Chemiresistive gas sensors: From novel gas-sensing materials to electrode structure

Gas sensors based on chemiresistive technology are attractive for their small size, low-cost fabrication, predictable electrical properties, and compatibility with electronic circuits. They have various applications from health and safety to energy efficiency and emissions monitoring. Despite exploring many gas-sensing materials to detect different gases for the above-mentioned applications, these sensors have limitations such as poor selectivity, high limit of detection, poor reversibility, high operating temperature, and poor stability that restrict their implementation in real-time applications. To address these limitations and improve the sensing performance toward target gases, various approaches have been developed. In this regard, an important aspect to improve the gas-sensing performance is to optimize the device architecture by selecting the appropriate gas-sensing material, electrode material, and electrode structure design. This review discusses the advancements in the novel gas-sensing materials, such as metal-organic frameworks (MOFs), MXenes, graphitic carbon nitride (g-C3N4), hexagonal boron nitride (h-BN), group III-VI semiconductors, phosphorene, black phosphorus, metal ferrites, and high entropy oxides. In addition, this review discusses the impact of various electrode materials, including platinum (Pt), gold (Au), silver (Ag), chromium (Cr), indium tin oxide (ITO), and aluminum (Al), and its electrode structures and design parameters on the gas-sensing performance. The electrode structures covered in this review are head-to-head, interdigitated, fractal, and laser-induced graphene.

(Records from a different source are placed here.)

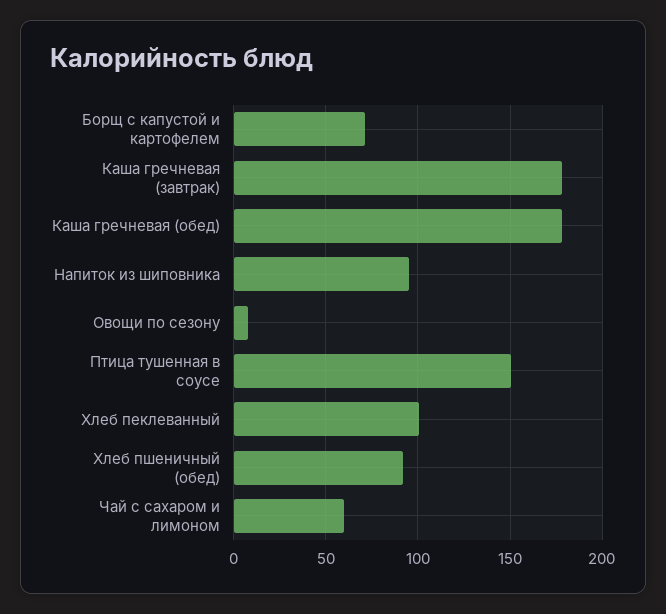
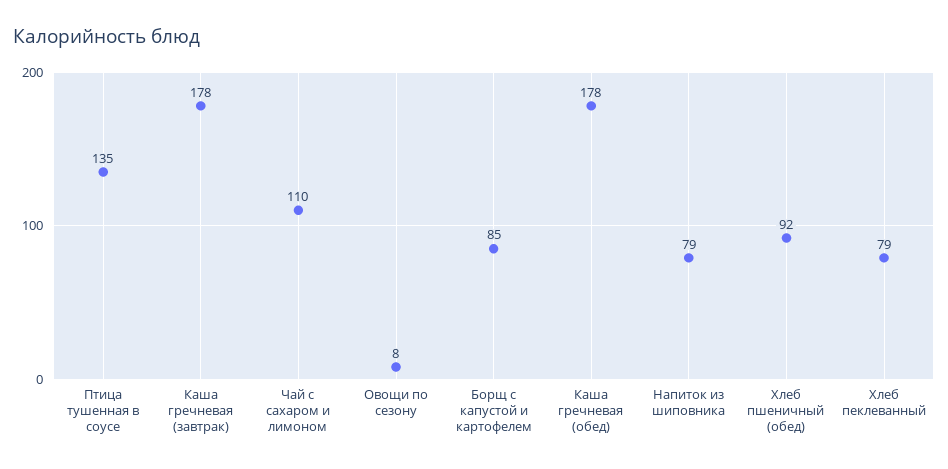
  {
-   "Борщ с капустой и картофелем": 70,
+   "Борщ с капустой и картофелем": 85,
    "Каша гречневая (завтрак)": 178,
    "Каша гречневая (обед)": 178,
-   "Напиток из шиповника": 95,
+   "Напиток из шиповника": 79,
    "Овощи по сезону": 8,
-   "Птица тушенная в соусе": 150,
+   "Птица тушенная в соусе": 135,
-   "Хлеб пеклеванный": 100,
+   "Хлеб пеклеванный": 79,
    "Хлеб пшеничный (обед)": 92,
-   "Чай с сахаром и лимоном": 60
+   "Чай с сахаром и лимоном": 110
  }

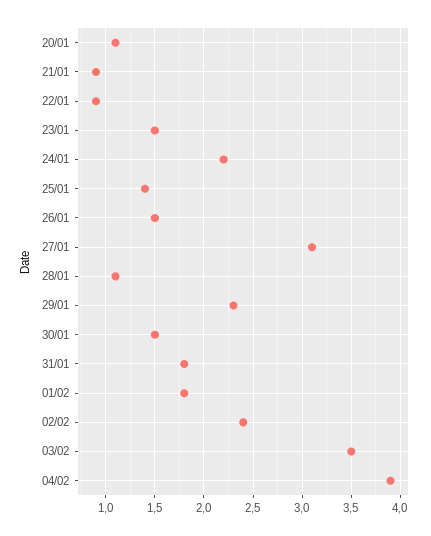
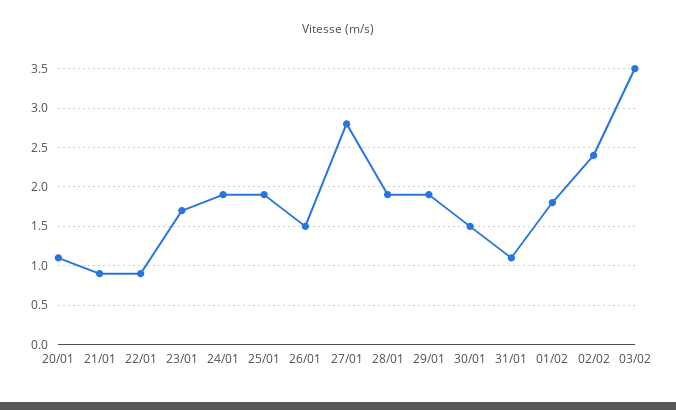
  {
    "20/01": 1.1,
    "21/01": 0.9,
    "22/01": 0.9,
-   "23/01": 1.5,
+   "23/01": 1.7,
-   "24/01": 2.2,
+   "24/01": 1.9,
-   "25/01": 1.4,
+   "25/01": 1.9,
    "26/01": 1.5,
-   "27/01": 3.1,
+   "27/01": 2.8,
-   "28/01": 1.1,
+   "28/01": 1.9,
-   "29/01": 2.3,
+   "29/01": 1.9,
    "30/01": 1.5,
-   "31/01": 1.8,
+   "31/01": 1.1,
    "01/02": 1.8,
    "02/02": 2.4,
-   "03/02": 3.5,
+   "03/02": 3.5
-   "04/02": 3.9
  }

Finally, this review highlights the summary, challenges, and future perspectives of novel gas-sensing materials, electrode materials, and their structures to improve the gas-sensing performance of chemiresistive sensors.

Automated summary

Gas sensors based on chemiresistive technology have attracted attention due to their small size, low-cost fabrication, predictable electrical properties, and compatibility with electronic circuits. However, these sensors have limitations such as poor selectivity, high limit of detection, poor reversibility, high operating temperature, and poor stability. In this review, the advancements in gas-sensing materials and electrode materials are discussed, along with their impact on the gas-sensing performance. The importance of optimizing the device architecture is highlighted.